Cerberus: Attribute-based person re-identification using semantic IDs
Chanho Eom, Geon Lee, Kyunghwan Cho, Hyeonseok Jung, Moonsub Jin, Bumsub Ham
TL;DR
Cerberus tackles attribute-based person reID by learning multiple partial representations aligned to semantic IDs (SIDs) derived from grouped attributes. It introduces a semantic guidance loss $\mathcal{L}_{sem}$ to pull same-SID representations toward SID prototypes and a regularization term $\mathcal{L}_{reg}$ to infer prototypes for unseen SIDs, enabling robust zero-shot generalization. The model achieves state-of-the-art results on Market-1501 and DukeMTMC-reID for attributebased reID and delivers competitive PAR and APS performance using a single unified framework.
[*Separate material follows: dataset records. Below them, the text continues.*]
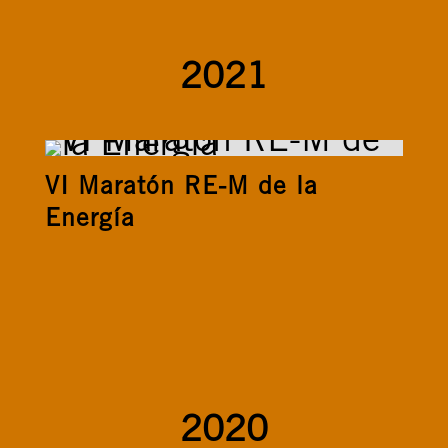
2021
VI Maratón RE-M de la
Energía
2020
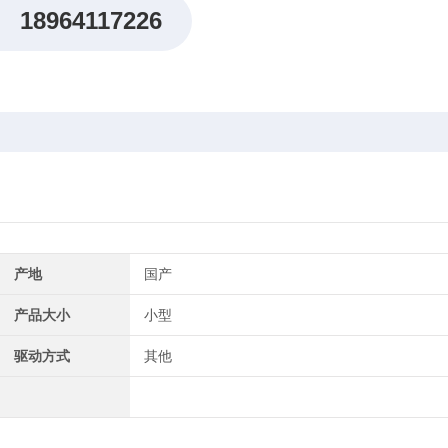
18964117226
产地
国产
产品大小
小型
驱动方式
其他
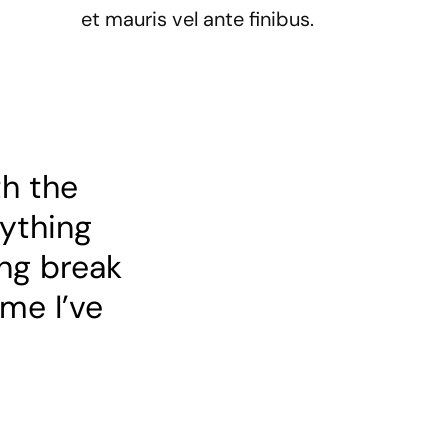
et mauris vel ante finibus.
th the
rything
ing break
eme I’ve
This approach yields a practical, interpretable visual-semantic embedding that supports reID, PAR, and APS without task-specific fine-tuning, offering scalable deployment for attribute-driven surveillance tasks.
Abstract
We introduce a new framework, dubbed Cerberus, for attribute-based person re-identification (reID). Our approach leverages person attribute labels to learn local and global person representations that encode specific traits, such as gender and clothing style. To achieve this, we define semantic IDs (SIDs) by combining attribute labels, and use a semantic guidance loss to align the person representations with the prototypical features of corresponding SIDs, encouraging the representations to encode the relevant semantics. Simultaneously, we enforce the representations of the same person to be embedded closely, enabling recognizing subtle differences in appearance to discriminate persons sharing the same attribute labels. To increase the generalization ability on unseen data, we also propose a regularization method that takes advantage of the relationships between SID prototypes. Our framework performs individual comparisons of local and global person representations between query and gallery images for attribute-based reID. By exploiting the SID prototypes aligned with the corresponding representations, it can also perform person attribute recognition (PAR) and attribute-based person search (APS) without bells and whistles. Experimental results on standard benchmarks on attribute-based person reID, Market-1501 and DukeMTMC, demonstrate the superiority of our model compared to the state of the art.